How much of what I've done can I stand by and say that I don't regret? If I were to put a number to it, I suppose it would be somewhere between 1% and 99%, depending on the perspective. There is the 1% that I know I'll never be ashamed of, like my daughter. She is my safety net in case I set fire to an entire city and kill millions of innocent people. She'll still be pure and perfect enough to justify my existence. My 1%. Then there is the other 1% that no goodness will make up for. The horrible, life-destroying, keep me awake at night, tear away at my dreams, bring me down regardless of the situation, constant kick to the stomach shame that can't be outrun and can't be ignored and can't be hidden. I don't blame her for the cynicism she instilled in me, but I do blame myself my pay it forward-attitude I decided on 16 months ago. I slept with a married woman who had two children. I promised her gold and green forests, and broke her away from a good man. Painfully dull, like the end of a baseball bat, but not a bad person. This took 3 weeks, and before the season had time to change I had left her in disgust. She had a house she couldn't afford and couldn't afford to sell, because it was the only thing keeping her children sane. The humorless Joe Nobody moved into a shitty loft apartment and saw his kids every other weekend. I had spread the disease and didn't feel any better. Misery loves company but she's a terrible host.
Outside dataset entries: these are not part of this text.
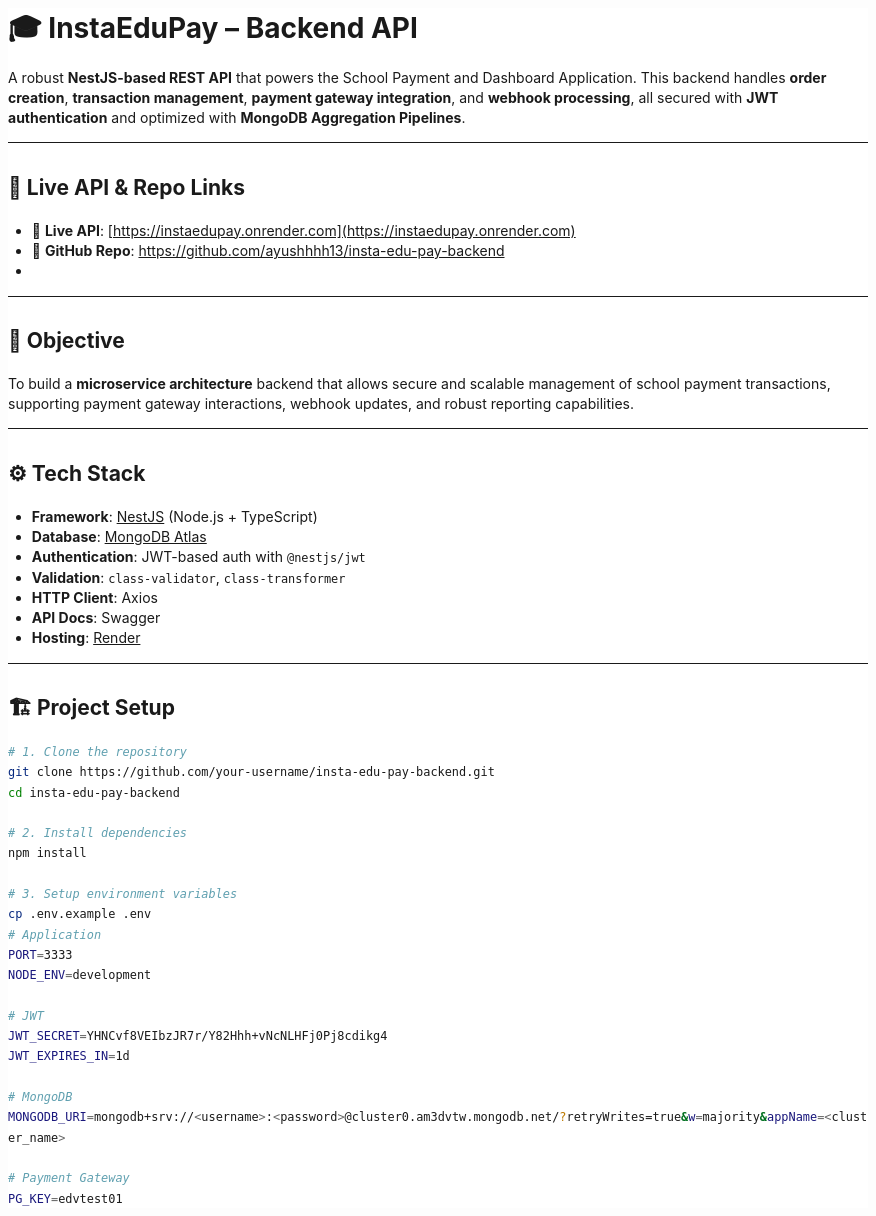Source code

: # 🎓 InstaEduPay – Backend API

A robust **NestJS-based REST API** that powers the School Payment and Dashboard Application. This backend handles **order creation**, **transaction management**, **payment gateway integration**, and **webhook processing**, all secured with **JWT authentication** and optimized with **MongoDB Aggregation Pipelines**.

---

## 🚀 Live API & Repo Links

- 🔗 **Live API**: [https://instaedupay.onrender.com](https://instaedupay.onrender.com)
- 📂 **GitHub Repo**: https://github.com/ayushhhh13/insta-edu-pay-backend
- 

---

## 🎯 Objective

To build a **microservice architecture** backend that allows secure and scalable management of school payment transactions, supporting payment gateway interactions, webhook updates, and robust reporting capabilities.

---

## ⚙️ Tech Stack

- **Framework**: [NestJS](https://nestjs.com/) (Node.js + TypeScript)
- **Database**: [MongoDB Atlas](https://www.mongodb.com/cloud/atlas)
- **Authentication**: JWT-based auth with `@nestjs/jwt`
- **Validation**: `class-validator`, `class-transformer`
- **HTTP Client**: Axios
- **API Docs**: Swagger
- **Hosting**: [Render](#)

---

## 🏗️ Project Setup

```bash
# 1. Clone the repository
git clone https://github.com/your-username/insta-edu-pay-backend.git
cd insta-edu-pay-backend

# 2. Install dependencies
npm install

# 3. Setup environment variables
cp .env.example .env
# Application
PORT=3333
NODE_ENV=development

# JWT
JWT_SECRET=YHNCvf8VEIbzJR7r/Y82Hhh+vNcNLHFj0Pj8cdikg4
JWT_EXPIRES_IN=1d

# MongoDB
MONGODB_URI=mongodb+srv://<username>:<password>@cluster0.am3dvtw.mongodb.net/?retryWrites=true&w=majority&appName=<cluster_name>

# Payment Gateway
PG_KEY=edvtest01
```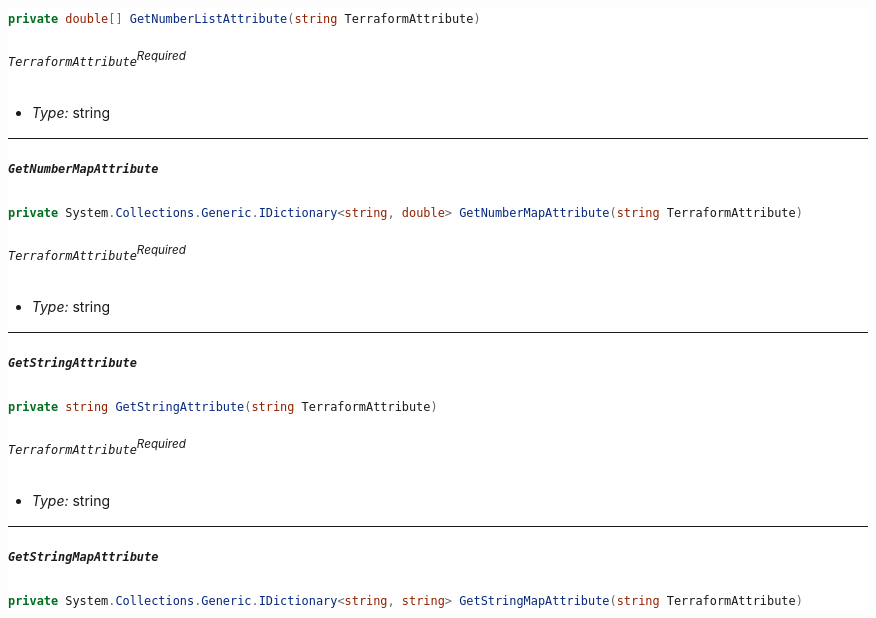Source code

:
 ```csharp
private double[] GetNumberListAttribute(string TerraformAttribute)
```

###### `TerraformAttribute`<sup>Required</sup> <a name="TerraformAttribute" id="@cdktf/provider-dnsimple.registeredDomain.RegisteredDomainDomainRegistrationOutputReference.getNumberListAttribute.parameter.terraformAttribute"></a>

- *Type:* string

---

##### `GetNumberMapAttribute` <a name="GetNumberMapAttribute" id="@cdktf/provider-dnsimple.registeredDomain.RegisteredDomainDomainRegistrationOutputReference.getNumberMapAttribute"></a>

```csharp
private System.Collections.Generic.IDictionary<string, double> GetNumberMapAttribute(string TerraformAttribute)
```

###### `TerraformAttribute`<sup>Required</sup> <a name="TerraformAttribute" id="@cdktf/provider-dnsimple.registeredDomain.RegisteredDomainDomainRegistrationOutputReference.getNumberMapAttribute.parameter.terraformAttribute"></a>

- *Type:* string

---

##### `GetStringAttribute` <a name="GetStringAttribute" id="@cdktf/provider-dnsimple.registeredDomain.RegisteredDomainDomainRegistrationOutputReference.getStringAttribute"></a>

```csharp
private string GetStringAttribute(string TerraformAttribute)
```

###### `TerraformAttribute`<sup>Required</sup> <a name="TerraformAttribute" id="@cdktf/provider-dnsimple.registeredDomain.RegisteredDomainDomainRegistrationOutputReference.getStringAttribute.parameter.terraformAttribute"></a>

- *Type:* string

---

##### `GetStringMapAttribute` <a name="GetStringMapAttribute" id="@cdktf/provider-dnsimple.registeredDomain.RegisteredDomainDomainRegistrationOutputReference.getStringMapAttribute"></a>

```csharp
private System.Collections.Generic.IDictionary<string, string> GetStringMapAttribute(string TerraformAttribute)
```
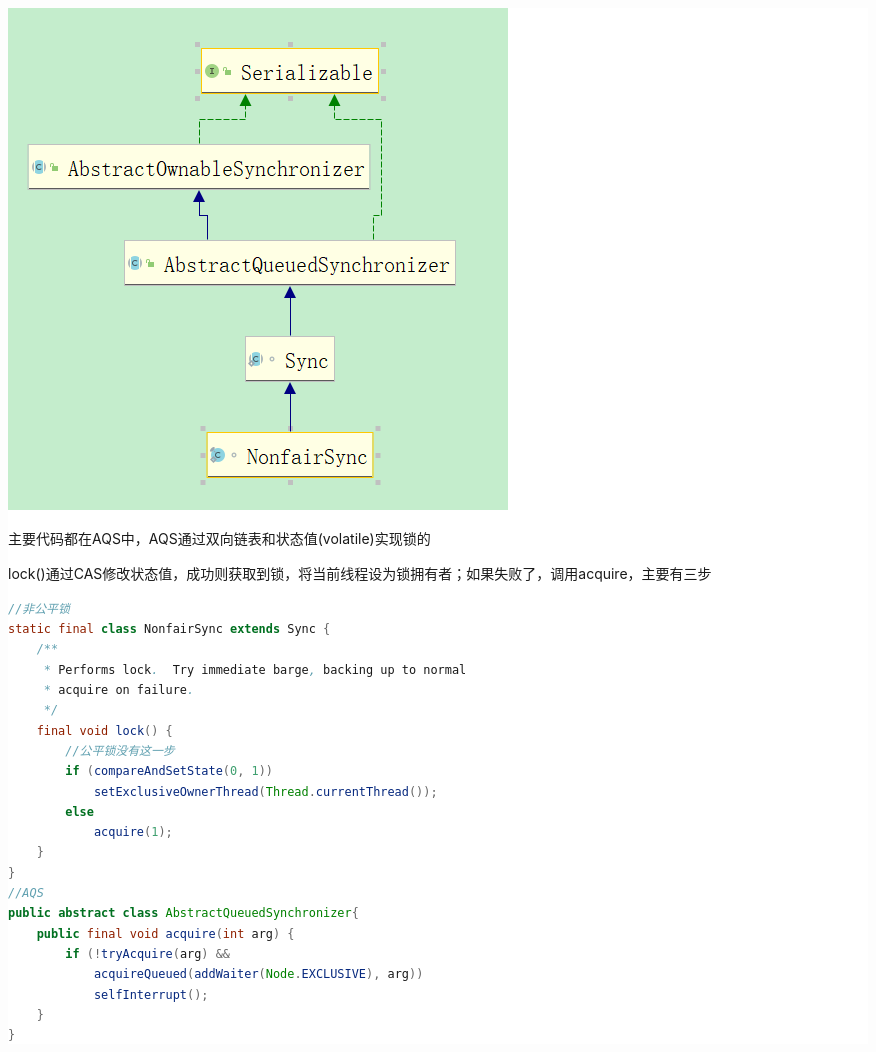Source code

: ![image-20200407091051158](Java并发编程实战/image-20200407091051158.png)

主要代码都在AQS中，AQS通过双向链表和状态值(volatile)实现锁的

lock()通过CAS修改状态值，成功则获取到锁，将当前线程设为锁拥有者；如果失败了，调用acquire，主要有三步

```java
//非公平锁
static final class NonfairSync extends Sync {
    /**
     * Performs lock.  Try immediate barge, backing up to normal
     * acquire on failure.
     */
    final void lock() {
        //公平锁没有这一步
        if (compareAndSetState(0, 1))
            setExclusiveOwnerThread(Thread.currentThread());
        else
            acquire(1);
    }
}
//AQS
public abstract class AbstractQueuedSynchronizer{
    public final void acquire(int arg) {
        if (!tryAcquire(arg) &&
            acquireQueued(addWaiter(Node.EXCLUSIVE), arg))
            selfInterrupt();
	}
}

```
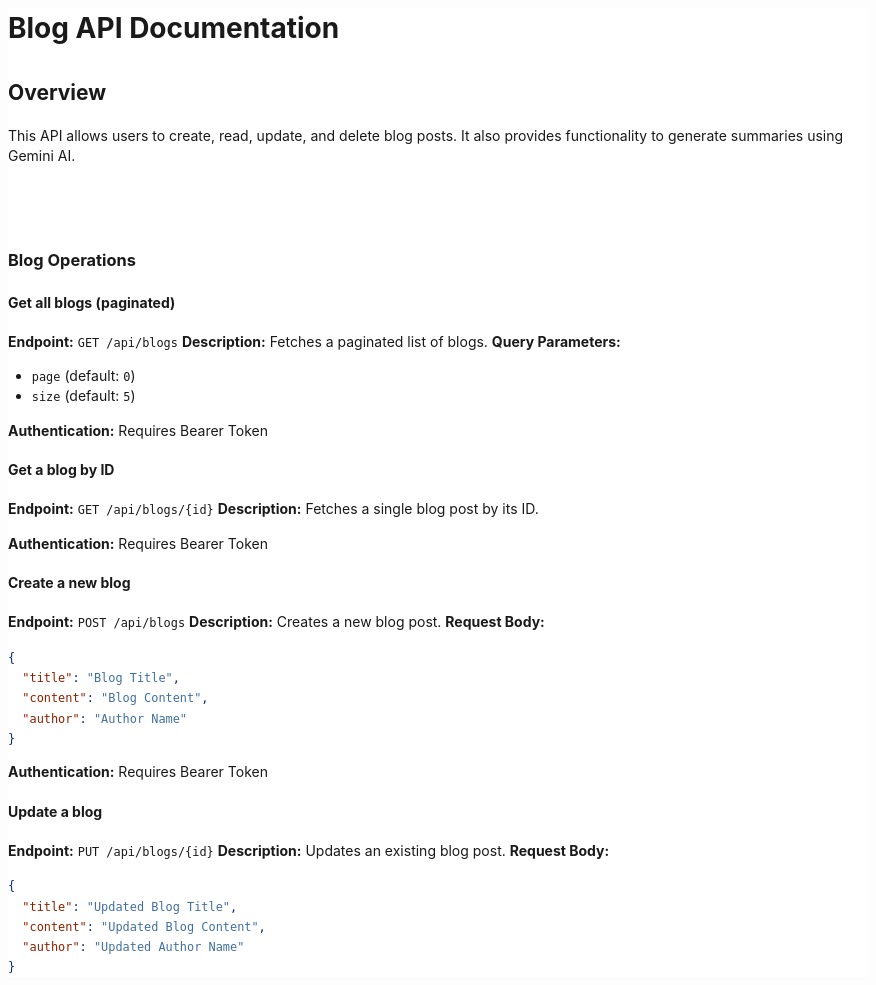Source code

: # Blog API Documentation

## Overview

This API allows users to create, read, update, and delete blog posts. It also provides functionality to generate summaries using Gemini AI.

##  

### Blog Operations

#### Get all blogs (paginated)

**Endpoint:** `GET /api/blogs`
**Description:** Fetches a paginated list of blogs.
**Query Parameters:**

- `page` (default: `0`)
- `size` (default: `5`)

**Authentication:** Requires Bearer Token

#### Get a blog by ID

**Endpoint:** `GET /api/blogs/{id}`
**Description:** Fetches a single blog post by its ID.

**Authentication:** Requires Bearer Token

#### Create a new blog

**Endpoint:** `POST /api/blogs`
**Description:** Creates a new blog post.
**Request Body:**

```json
{
  "title": "Blog Title",
  "content": "Blog Content",
  "author": "Author Name"
}
```

**Authentication:** Requires Bearer Token

#### Update a blog

**Endpoint:** `PUT /api/blogs/{id}`
**Description:** Updates an existing blog post.
**Request Body:**

```json
{
  "title": "Updated Blog Title",
  "content": "Updated Blog Content",
  "author": "Updated Author Name"
}
```
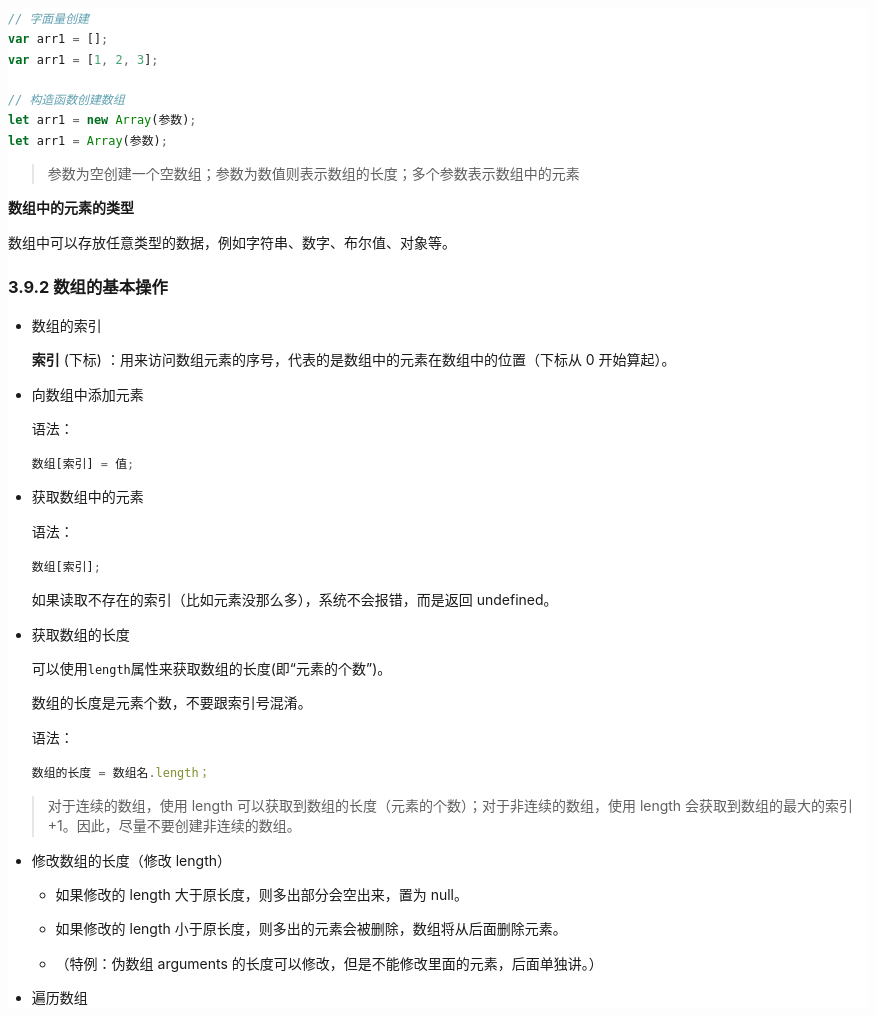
 ```javascript
// 字面量创建
var arr1 = [];
var arr1 = [1, 2, 3];

// 构造函数创建数组
let arr1 = new Array(参数);
let arr1 = Array(参数);
```

> 参数为空创建一个空数组；参数为数值则表示数组的长度；多个参数表示数组中的元素

**数组中的元素的类型**

数组中可以存放任意类型的数据，例如字符串、数字、布尔值、对象等。

### 3.9.2 数组的基本操作

- 数组的索引

  **索引** (下标) ：用来访问数组元素的序号，代表的是数组中的元素在数组中的位置（下标从 0 开始算起）。

- 向数组中添加元素

  语法：

  ```javascript
  数组[索引] = 值;
  ```

- 获取数组中的元素

  语法：

  ```javascript
  数组[索引];
  ```

  如果读取不存在的索引（比如元素没那么多），系统不会报错，而是返回 undefined。

- 获取数组的长度

  可以使用`length`属性来获取数组的长度(即“元素的个数”)。

  数组的长度是元素个数，不要跟索引号混淆。

  语法：

  ```javascript
  数组的长度 = 数组名.length；
  ```

> 对于连续的数组，使用 length 可以获取到数组的长度（元素的个数）；对于非连续的数组，使用 length 会获取到数组的最大的索引+1。因此，尽量不要创建非连续的数组。

- 修改数组的长度（修改 length）

  - 如果修改的 length 大于原长度，则多出部分会空出来，置为 null。

  - 如果修改的 length 小于原长度，则多出的元素会被删除，数组将从后面删除元素。

  - （特例：伪数组 arguments 的长度可以修改，但是不能修改里面的元素，后面单独讲。）

- 遍历数组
Priests probably hear a lot of strange questions, and I can imagine that the best ones come from children. "Do you have to cut your nails in Heaven?" I was pretty happy with that one, and it evoked a smile from the father. He didn't know. Do you get older? Does time stand still? Can you do whatever you want? What does eternity feel like? If you die without ever having been married, can you find someone in Heaven? If Grandpa remarries, which wife will he spend eternity with? I like his new wife and all, but what about Grandma? She'd be pretty lonely if she had to be all alone forever, I'd bet. That thought kept me up for a couple nights. I hoped there wasn't a heaven. That would be really scary.